Do you support webhooks?

Yes. Sensible sends extraction results to your webhook endpoint when processing completes. You can also poll the API for status.

Does Sensible support human review?

Yes. Sensible flags extractions with low confidence for human review. You can configure review thresholds and workflows.

What security certifications does Sensible have?

Sensible is SOC 2 Type II certified and HIPAA compliant. Data is encrypted in transit and at rest.

How long is document data retained?

Document data is stored indefinitely by default. Custom retention policies are available and can be configured for same-day deletion if needed.

Is there a free trial?

Yes. Sensible offers a 14-day free trial on the Growth plan. No credit card required to start.

How is pricing structured?

Sensible uses per-document pricing for predictable costs. No token-based billing or usage surprises. Volume discounts are available for higher throughput.

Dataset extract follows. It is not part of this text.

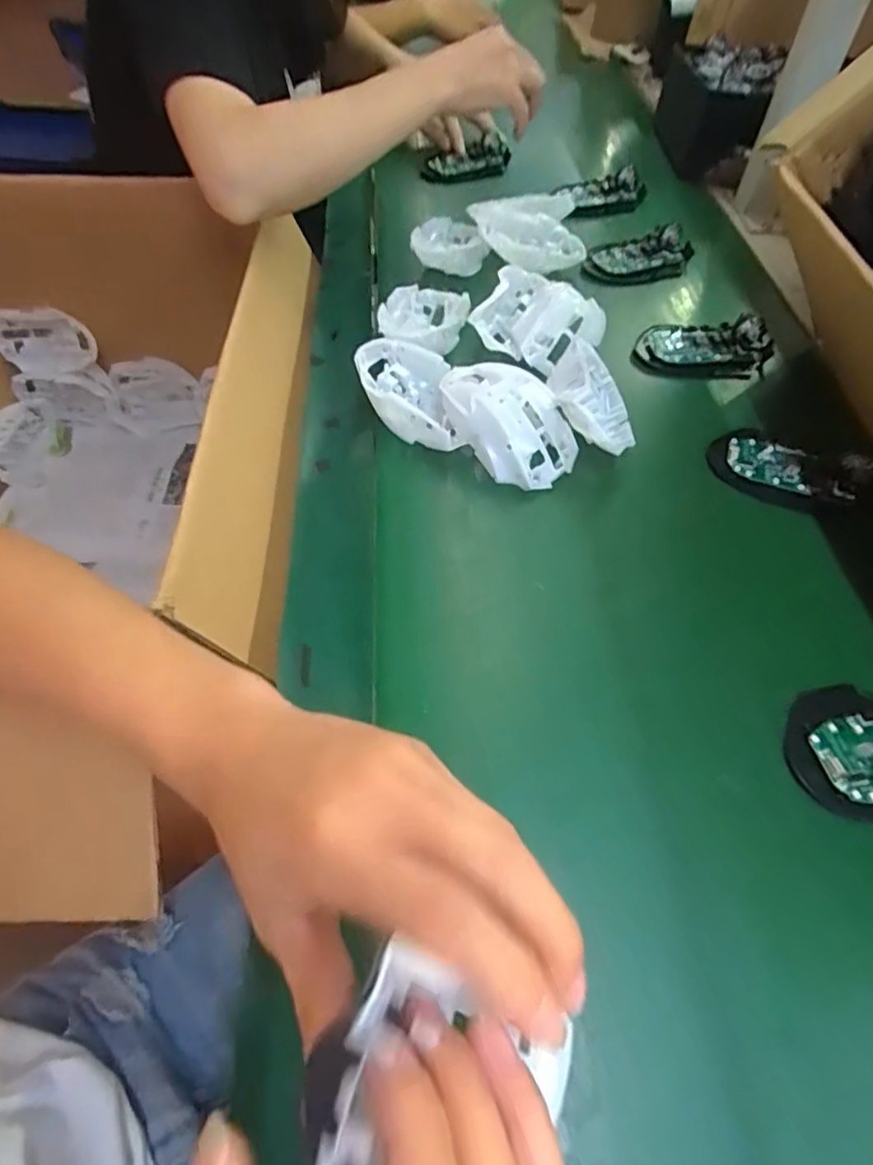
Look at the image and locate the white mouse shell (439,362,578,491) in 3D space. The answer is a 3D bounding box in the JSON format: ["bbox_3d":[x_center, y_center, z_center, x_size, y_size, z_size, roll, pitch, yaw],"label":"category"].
[{"bbox_3d":[0.050,-0.120,0.450,0.064,0.050,0.110,-36,63,-24],"label":"white mouse shell"}]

How do I integrate with Sensible?

Sensible provides REST APIs and SDKs for Python and Node.js. Most integrations take a few hours. Webhooks, Zapier, and direct API calls are all supported.

What file formats does Sensible support?

Sensible processes PDFs (native or scanned), Microsoft Word (DOC, DOCX), spreadsheets (XLSX, XLS, CSV), single-page images (JPEG, PNG), multi-page images (TIFF), and email bodies with attachments.

How accurate is the extraction?

Accuracy depends on document quality and configuration. Most production deployments achieve 95%+ accuracy with proper validation rules and confidence signals.

How fast is document processing?

Processing speed depends on document size, page count, OCR requirements, and which extraction methods are used. Simple single-page documents process in seconds. Larger or more complex documents that use LLM-based extraction take longer.